Une circulaire signée David Amiel pour couper dans les déplacements
C’est L’Internaute qui a révélé l’information. Début mai, le ministre de l’Action et des Comptes publics David Amiel a envoyé une circulaire à l’ensemble des administrations françaises. Le message est limpide : « réduire immédiatement les déplacements professionnels évitables ».
Concrètement, tous les échanges professionnels qui peuvent se tenir à distance doivent l’être. Les déplacements physiques sont désormais réservés aux « seules missions qui ne peuvent être ni différées ni assurées à distance » et qui « conditionnent directement la continuité de l’action de l’État ». En clair, si une visio suffit, on oublie la voiture.
Le contexte, vous le connaissez : la guerre en Iran fait flamber les carburants en France. Le gouvernement cherche toutes les pistes pour limiter la facture des ménages et des services publics. Mais cette circulaire va plus loin qu’un simple appel à la sobriété.
Jusqu’à trois jours par semaine pour ceux qui prennent leur voiture
Le document ne se contente pas de limiter les réunions en présentiel. Il recommande aussi d’étudier des « possibilités d’augmentation individualisées du recours au télétravail ». La cible prioritaire : les agents qui utilisent leur véhicule personnel pour se rendre au bureau.
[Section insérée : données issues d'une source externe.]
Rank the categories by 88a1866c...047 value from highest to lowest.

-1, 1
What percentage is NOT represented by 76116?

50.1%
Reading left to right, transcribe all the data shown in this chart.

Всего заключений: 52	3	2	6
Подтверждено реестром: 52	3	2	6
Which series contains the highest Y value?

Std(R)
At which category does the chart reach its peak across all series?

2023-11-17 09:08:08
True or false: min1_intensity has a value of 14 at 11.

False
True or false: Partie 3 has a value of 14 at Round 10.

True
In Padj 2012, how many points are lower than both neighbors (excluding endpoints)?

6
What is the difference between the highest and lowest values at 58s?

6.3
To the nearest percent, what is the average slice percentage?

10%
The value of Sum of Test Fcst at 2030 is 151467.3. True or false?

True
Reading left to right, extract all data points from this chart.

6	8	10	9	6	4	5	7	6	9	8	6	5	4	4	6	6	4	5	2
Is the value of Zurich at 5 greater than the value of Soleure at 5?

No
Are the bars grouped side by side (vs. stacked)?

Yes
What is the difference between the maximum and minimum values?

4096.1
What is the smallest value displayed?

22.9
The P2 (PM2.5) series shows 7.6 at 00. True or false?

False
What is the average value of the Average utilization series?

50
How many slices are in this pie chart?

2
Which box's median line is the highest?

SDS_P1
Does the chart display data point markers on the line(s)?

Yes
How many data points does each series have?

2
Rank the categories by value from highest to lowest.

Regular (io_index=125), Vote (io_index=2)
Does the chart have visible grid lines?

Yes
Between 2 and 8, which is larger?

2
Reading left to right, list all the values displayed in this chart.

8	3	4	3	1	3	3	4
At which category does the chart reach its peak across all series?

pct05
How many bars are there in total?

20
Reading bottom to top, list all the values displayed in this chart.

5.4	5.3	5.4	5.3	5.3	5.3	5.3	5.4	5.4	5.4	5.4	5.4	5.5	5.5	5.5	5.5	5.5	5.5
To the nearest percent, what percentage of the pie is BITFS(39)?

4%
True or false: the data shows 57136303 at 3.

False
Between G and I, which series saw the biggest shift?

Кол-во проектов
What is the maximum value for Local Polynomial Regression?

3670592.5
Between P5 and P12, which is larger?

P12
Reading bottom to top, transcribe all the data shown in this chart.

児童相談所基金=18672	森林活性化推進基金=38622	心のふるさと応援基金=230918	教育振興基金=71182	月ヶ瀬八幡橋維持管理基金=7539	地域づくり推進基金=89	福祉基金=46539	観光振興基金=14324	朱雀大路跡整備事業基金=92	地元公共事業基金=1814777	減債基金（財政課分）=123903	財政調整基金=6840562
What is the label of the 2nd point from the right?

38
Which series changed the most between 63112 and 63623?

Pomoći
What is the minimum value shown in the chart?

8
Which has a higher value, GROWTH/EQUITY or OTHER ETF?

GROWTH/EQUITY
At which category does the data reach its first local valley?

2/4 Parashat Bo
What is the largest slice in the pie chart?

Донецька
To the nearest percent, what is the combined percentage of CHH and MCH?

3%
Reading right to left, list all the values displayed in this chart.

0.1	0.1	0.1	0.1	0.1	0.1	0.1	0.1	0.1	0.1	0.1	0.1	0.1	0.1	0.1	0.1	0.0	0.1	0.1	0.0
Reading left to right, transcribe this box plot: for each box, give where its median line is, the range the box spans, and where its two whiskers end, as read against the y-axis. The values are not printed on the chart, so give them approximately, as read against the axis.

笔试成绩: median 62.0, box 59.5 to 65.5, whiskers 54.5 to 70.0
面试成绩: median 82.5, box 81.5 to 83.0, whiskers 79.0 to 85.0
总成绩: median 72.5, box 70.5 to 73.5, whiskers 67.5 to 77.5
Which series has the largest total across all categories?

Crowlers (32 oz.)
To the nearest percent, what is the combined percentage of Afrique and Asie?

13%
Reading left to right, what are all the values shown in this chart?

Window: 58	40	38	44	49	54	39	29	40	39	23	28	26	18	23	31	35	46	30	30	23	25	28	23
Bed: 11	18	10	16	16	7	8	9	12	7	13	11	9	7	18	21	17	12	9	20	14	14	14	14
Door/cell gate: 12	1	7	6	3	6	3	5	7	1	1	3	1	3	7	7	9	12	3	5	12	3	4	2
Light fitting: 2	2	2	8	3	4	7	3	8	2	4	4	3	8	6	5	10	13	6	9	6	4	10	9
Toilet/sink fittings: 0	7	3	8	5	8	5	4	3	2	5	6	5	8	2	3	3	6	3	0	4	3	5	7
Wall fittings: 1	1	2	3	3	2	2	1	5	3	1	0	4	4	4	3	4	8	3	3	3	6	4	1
Une limite est toutefois posée. Les fonctionnaires à temps plein ne pourront pas dépasser trois jours de télétravail par semaine. Pour ceux qui télétravaillent déjà un ou deux jours, c’est une marge de manœuvre supplémentaire non négligeable — surtout quand le plein de gazole dépasse les 100 euros.
Cette mesure rappelle évidemment les recommandations de l’Agence internationale de l’énergie, qui préconise le télétravail comme premier levier en cas de crise énergétique. Bruxelles avait d’ailleurs pris des mesures similaires quelques semaines plus tôt.
74 % des cadres refuseraient qu’on touche à leur télétravail
Le timing de cette circulaire tombe bien. Selon une étude de l’Apec publiée en mars auprès de 1 000 entreprises françaises, seules 5 % d’entre elles ont fait marche arrière sur le travail à distance. Et 89 % n’ont strictement rien changé à leur politique.
Côté salariés, le signal est encore plus fort. La proportion de cadres qui seraient « très mécontents » si leur entreprise supprimait le télétravail est passée de 69 à 74 % depuis 2024. Mieux : 29 % d’entre eux déclarent qu’ils chercheraient carrément à quitter leur entreprise dans ce cas.
Pour les télétravailleurs concernés, pensez aussi à vérifier si vous pouvez bénéficier de la déduction fiscale plafonnée à 626 € sur votre déclaration d’impôts. Avec l’aide carburant de 50 € ouverte depuis fin mai, chaque euro compte.